- **EXERCISE OBJECTIVE**
Please write out every one of the lines below, character for character.

Records taken from a data source
* * *

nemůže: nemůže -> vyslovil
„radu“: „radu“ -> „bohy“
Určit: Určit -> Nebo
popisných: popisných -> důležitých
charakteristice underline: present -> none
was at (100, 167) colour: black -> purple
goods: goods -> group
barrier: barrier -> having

* * *

- **EXERCISE SOLUTION**
nemůže: nemůže -> vyslovil
„radu“: „radu“ -> „bohy“
Určit: Určit -> Nebo
popisných: popisných -> důležitých
charakteristice underline: present -> none
was at (100, 167) colour: black -> purple
goods: goods -> group
barrier: barrier -> having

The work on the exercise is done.